Finding Equations of Curves (1 Viewer)

[flon]

hey guys help us out with this question

find the equation of the curve that is always concave upwards with a stationary point at (-1,-2) and y intercept 3.

thanks

 

[independantz]

given: f'(1)=0, f(1)=-2, satisfies (0,3)

consider: f(x)=ax^2+bx+c

2a+b=0 using f'(1)=0
a+b+c=-2, using f(1)=-2
c=3, since the curve passes through (0,3)

solving simultaneously...

a=5,b=-10,c=3 these may be wrong as i did it in my head...

therfore eq of curve : 5x^2+10x+3

 

[ianc]

hi there

always concave upwards = smiley faced parabola

this means it is in the form of y=ax^2 + bx + c

note that because it is concave up, this means that a must be postitive.

so it's just a matter of finding a,b,c


we are given a stationary point. this is really helpful!

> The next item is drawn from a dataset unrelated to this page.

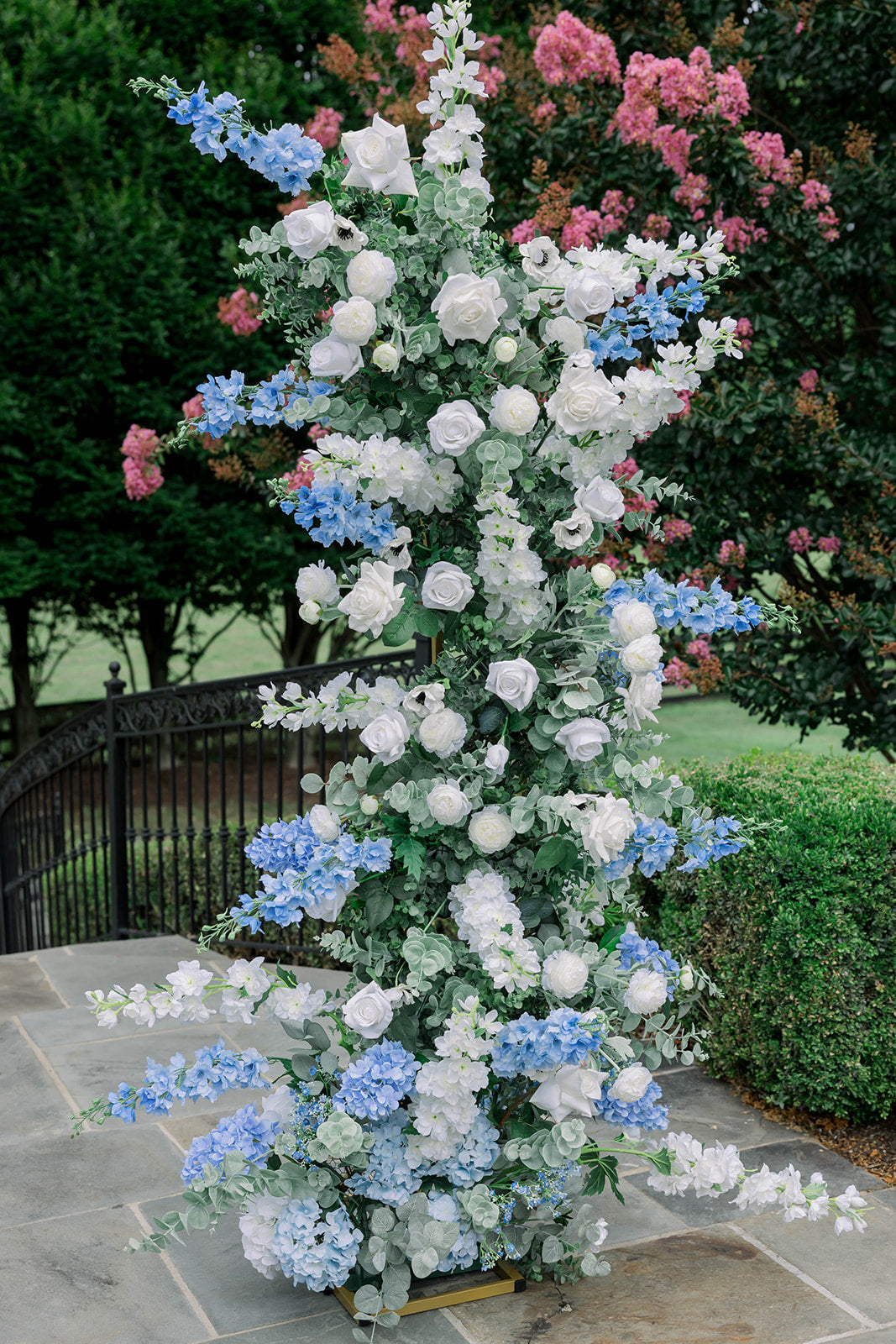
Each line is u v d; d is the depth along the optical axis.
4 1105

• we know that the parabola must pass through the stationary point. so substitute in x=-1 and y=-2 into our equation
  
  
• differentiate our equation to get dy/dx = 2ax + b
  the stationary point is when dy/dx=0, so substitute in x=-1 into 2ax+b=0
  
  
• y intercept is 3: this just gives us another point the curve passes through. so substitute in x=0, y=3 into our equation.
  

so by now you should have 3 equations, with 3 unknowns (a,b,c) -- so just solve them and you've worked it out!